(Dataset entries)

★ ★ ★ ★ ★ ★ ★

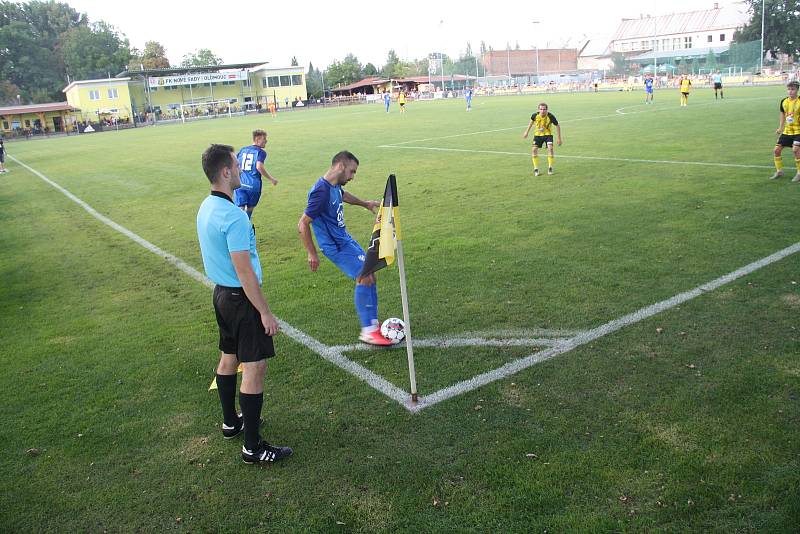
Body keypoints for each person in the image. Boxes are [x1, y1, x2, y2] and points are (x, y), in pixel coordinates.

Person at [196, 143, 292, 464]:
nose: (241, 170)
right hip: (241, 299)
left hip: (221, 295)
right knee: (254, 366)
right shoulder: (234, 217)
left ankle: (230, 422)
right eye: (237, 166)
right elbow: (245, 271)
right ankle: (252, 446)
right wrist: (264, 312)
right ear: (226, 172)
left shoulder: (206, 207)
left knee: (228, 357)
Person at [297, 151, 393, 346]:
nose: (352, 177)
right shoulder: (320, 191)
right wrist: (312, 253)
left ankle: (373, 324)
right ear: (340, 166)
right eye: (352, 172)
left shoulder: (334, 186)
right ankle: (368, 331)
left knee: (370, 272)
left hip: (345, 240)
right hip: (335, 246)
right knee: (364, 276)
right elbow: (303, 224)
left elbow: (343, 195)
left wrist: (364, 203)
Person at [233, 129, 278, 219]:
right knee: (249, 208)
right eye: (264, 139)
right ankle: (246, 227)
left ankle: (238, 226)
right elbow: (259, 166)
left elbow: (235, 162)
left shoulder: (243, 149)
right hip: (253, 186)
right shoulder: (261, 152)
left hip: (240, 184)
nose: (266, 141)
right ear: (257, 139)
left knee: (240, 208)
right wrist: (271, 179)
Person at [770, 80, 800, 182]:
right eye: (789, 89)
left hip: (798, 131)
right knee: (776, 150)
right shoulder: (784, 101)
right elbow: (782, 114)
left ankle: (799, 173)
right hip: (787, 131)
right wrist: (780, 128)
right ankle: (779, 171)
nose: (790, 91)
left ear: (797, 90)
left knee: (795, 150)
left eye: (793, 89)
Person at [522, 102, 562, 177]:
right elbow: (530, 123)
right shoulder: (534, 116)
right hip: (537, 135)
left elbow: (557, 126)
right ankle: (536, 168)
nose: (542, 111)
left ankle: (550, 167)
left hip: (548, 135)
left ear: (547, 110)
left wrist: (559, 138)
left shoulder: (550, 116)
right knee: (534, 150)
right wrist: (526, 132)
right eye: (541, 109)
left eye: (544, 109)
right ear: (538, 109)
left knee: (550, 148)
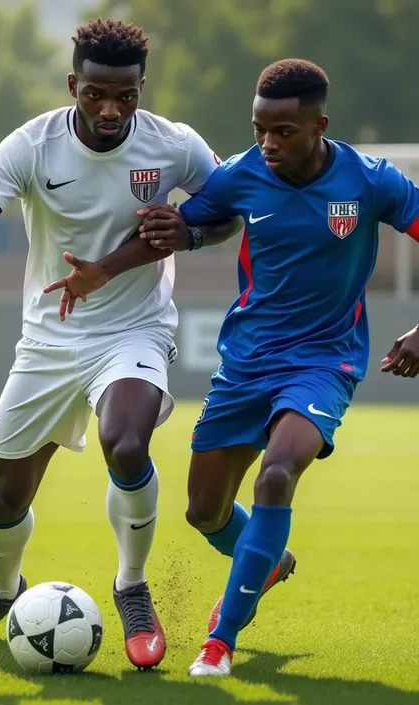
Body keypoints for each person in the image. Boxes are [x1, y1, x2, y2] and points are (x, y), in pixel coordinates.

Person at [0, 17, 257, 670]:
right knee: (6, 497)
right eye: (95, 94)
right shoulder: (32, 146)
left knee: (127, 440)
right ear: (72, 86)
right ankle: (3, 590)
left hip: (134, 328)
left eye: (125, 95)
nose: (110, 109)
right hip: (48, 338)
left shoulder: (174, 145)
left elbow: (229, 209)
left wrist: (193, 234)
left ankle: (132, 585)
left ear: (142, 88)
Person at [134, 58, 419, 676]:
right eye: (260, 128)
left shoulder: (371, 182)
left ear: (321, 125)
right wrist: (171, 231)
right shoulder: (241, 174)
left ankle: (220, 642)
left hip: (324, 361)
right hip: (246, 365)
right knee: (204, 512)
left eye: (283, 132)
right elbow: (194, 223)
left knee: (276, 474)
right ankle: (270, 563)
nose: (268, 143)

★ ★ ★ ★ ★ ★ ★

• **Task statement**
All entries should be reproduced exactly; no picture belongs in the result.

• **Output for this task**
Body keypoints for each person in the image. Boxes are [x1, y1, x2, y2] and points are (x, y), in pixel coordinates.

Person at [196, 143, 292, 464]:
nose: (241, 170)
right hip: (241, 299)
left hip: (221, 295)
right knee: (254, 366)
right shoulder: (234, 217)
left ankle: (230, 422)
right eye: (237, 166)
right elbow: (245, 271)
right ankle: (252, 446)
right wrist: (264, 312)
right ear: (226, 172)
left shoulder: (206, 207)
left knee: (228, 357)
Person at [297, 151, 393, 346]:
nose: (352, 177)
right shoulder: (320, 191)
right wrist: (312, 253)
left ankle: (373, 324)
right ear: (340, 166)
right eye: (352, 172)
left shoulder: (334, 186)
right ankle: (368, 331)
left knee: (370, 272)
left hip: (345, 240)
right hip: (335, 246)
right knee: (364, 276)
right elbow: (303, 224)
left elbow: (343, 195)
left wrist: (364, 203)
Person at [233, 129, 278, 219]:
right knee: (249, 208)
right eye: (264, 139)
right ankle: (246, 227)
left ankle: (238, 226)
right elbow: (259, 166)
left elbow: (235, 162)
left shoulder: (243, 149)
right hip: (253, 186)
right shoulder: (261, 152)
left hip: (240, 184)
nose: (266, 141)
right ear: (257, 139)
left knee: (240, 208)
right wrist: (271, 179)
Person at [770, 80, 800, 182]:
right eye: (789, 89)
left hip: (798, 131)
right knee: (776, 150)
right shoulder: (784, 101)
right elbow: (782, 114)
left ankle: (799, 173)
right hip: (787, 131)
right wrist: (780, 128)
right ankle: (779, 171)
nose: (790, 91)
left ear: (797, 90)
left knee: (795, 150)
left eye: (793, 89)
Person at [522, 102, 562, 177]:
right elbow: (530, 123)
right shoulder: (534, 116)
right hip: (537, 135)
left elbow: (557, 126)
right ankle: (536, 168)
nose: (542, 111)
left ankle: (550, 167)
left hip: (548, 135)
left ear: (547, 110)
left wrist: (559, 138)
left shoulder: (550, 116)
right knee: (534, 150)
right wrist: (526, 132)
right eye: (541, 109)
left eye: (544, 109)
right ear: (538, 109)
left knee: (550, 148)
Body keypoints for each person in the image. Boxes are [x1, y1, x2, y2] and points are (x, y), in pixel coordinates.

Person at [0, 17, 257, 670]:
right knee: (6, 497)
right eye: (95, 94)
right shoulder: (32, 146)
left knee: (127, 440)
right ear: (72, 86)
right ankle: (3, 590)
left hip: (134, 328)
left eye: (125, 95)
nose: (110, 109)
right hip: (48, 338)
left shoulder: (174, 145)
left elbow: (229, 209)
left wrist: (193, 234)
left ankle: (132, 585)
left ear: (142, 88)
Person at [134, 58, 419, 676]:
right eye: (260, 128)
left shoulder: (371, 182)
left ear: (321, 125)
right wrist: (171, 231)
right shoulder: (241, 174)
left ankle: (220, 642)
left hip: (324, 361)
right hip: (246, 365)
right knee: (204, 512)
left eye: (283, 132)
right elbow: (194, 223)
left knee: (276, 474)
right ankle: (270, 563)
nose: (268, 143)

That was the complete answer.